SCROLL TO CONTINUE WITH CONTENT
Atun menuturkan, sempat sulit pula baginya untuk berkomunikasi dengan siswa dan orang tuanya. Saat itu, masih banyak anggapan bahwa tanpa sekolah dan masuk kelas pun para anak-anak setempat bisa kerja. Di samping itu, akses ke sekolah yang tidak mulus pun menambah tantangan ke sekolah.
Guru Belajar
Atun menuturkan, pihak sekolah kemudian berkolaborasi dengan Sekolah Lawan Corona (SLC). Pihak yayasan pun mendatangkan konsultan yang membimbing para guru hingga kini, plus Kampus Pemimpin Merdeka (KPM). Para guru kemudian belajar tentang Kurikulum Merdeka Belajar, praktik baik, membina hubungan dengan orang tua, hingga melakukan pembiasaan refleksi.
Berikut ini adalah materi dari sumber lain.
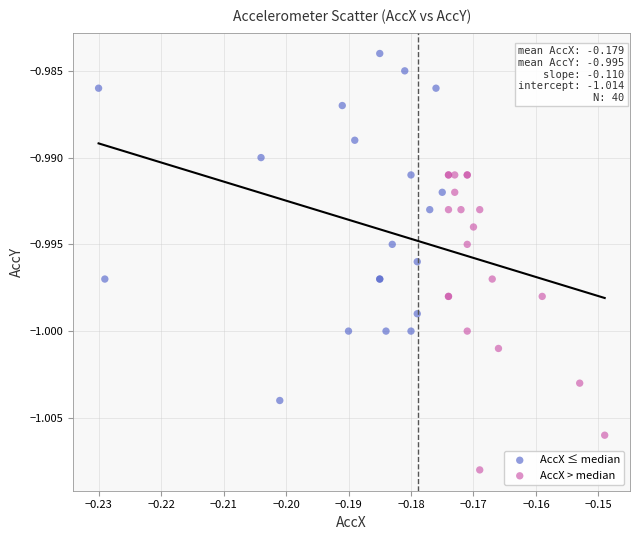

What are all the series names shown in the legend?

AccX ≤ median, AccX > median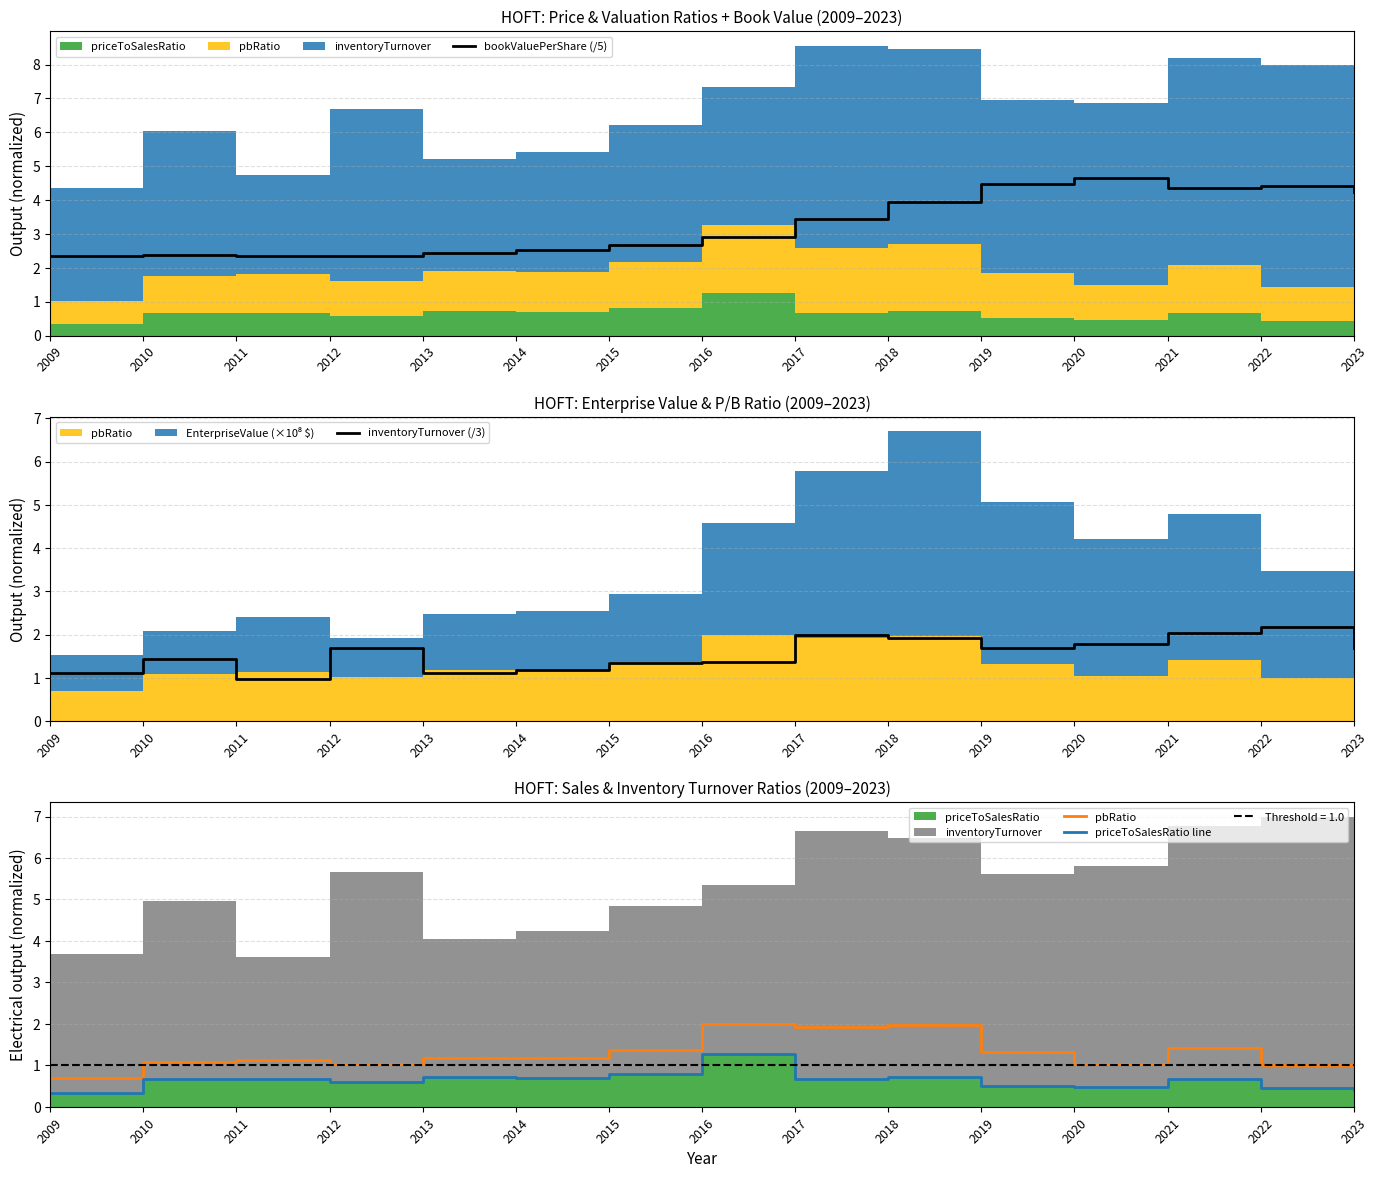

At which label is inventoryTurnover (/3) closest to 1?

2011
Dari situ, Atun, Pigur, dan guru-guru di SMP Prawira Lebih melibatkan orang tua di samping untuk rapat dan pembagian rapor. Whatsapp digunakan untuk komunikasi hasil belajar siswa, kehadiran, karya anak sekolah, dan monitoring kegiatan anak di rumah.
"Alhasil tahun ajaran kemarin (2021/2022) sampai 25 siswa. Kami jadi lebih banyak pelibatan dengan siswa, ortu, jadi lebih berperan. Ketika ada yang ingin disampaikan, datang, sharing, ngobrol, lebih enjoy karena dengan KPM, adanya konsultan, semuanya jadi berubah, insya Allah tetap konsisten menjalankan seperti yang kita dapatkan," tuturnya.
Kelas untuk Siswa sesuai Minat
Pigur menuturkan, ia semula diajak bergabung untuk mengajar di SMP Prawira. Kendati semula tak percaya diri karena tak mengenyam bangku kuliah, ia mengajar bidang seni budaya, prakarya, dan bahasa Sunda yang diminatinya.
Dengan semangat dari guru-guru di sekolah, ia melanjutkan pendidikan tinggi sambil mengajar. Ia juga aktif belajar dan berefleksi tentang Merdeka Belajar hingga manajemen kelas dari perkuliahan, KPM, maupun sumber lain.
"Kami sadar bahwa tidak melibatkan murid dalam pembelajaran selama ini. Selama ini, kami tidak melibatkan ekosistem di sekitar murid," tuturnya.
"Dari situ, kami mulai mengubah kelas kami. Dimulai dari mengundang orang tua mereka, mendengarkan murid tentang minat dan cita-cita mereka, mengajak pertemuan masyarakat sekitar sekolah agar bisa terlibat di lingkungan sekolah," sambungnya.
Berangkat dari mendengarkan siswa dan orang tua, Pigur dan guru-guru SMP Prawira menggagas pembelajaran yang menarik minat belajar siswa. Salah satunya yakni belajar lewat berkebun dan memasak.
"Membuat kebun di sekolah. Kebun yang ada sering digunakan untuk integrasi pelajaran guru-guru, sehingga ilmu yang didapat bisa berguna untuk membantu orang tua. Notabene, di Lembang banyak yang berkebun (untuk mata pencaharian)," terangnya.
Pigur juga mencoba kerja sama dengan warga sekitar untuk bantu pembelajaran siswa. Alhasil, siswa bisa belajar langsung dari warga dengan bimbingannya. Siswa pun menanyakan hal tentang budidaya hewan ternak langsung ke peternaknya, serta memasak sebagai bagian kelas prakarya.
"Belajar tidak selalu di kelas, banyak pabrik, UMKM, yang membuat oleh-oleh. Mengunjungi perkebunan, bertamu ke tokoh-tokoh masyarakat sekitar," tutur Pigur.
Ia bercerita, tiap siswa boleh memilih tantangannya masing-masing. Siswa yang punya pemahaman berkebun baik dengan ilmu dari orang tuanya dijadikan ketua berkebun. Sementara itu, siswa yang pandai melukis dijadilkan ketua seni.
"Ternyata, sesederhana mendengarkan suara orang tua, suara murid, dan melibatkan mereka, bisa berdampak banyak sekali," pungkasnya.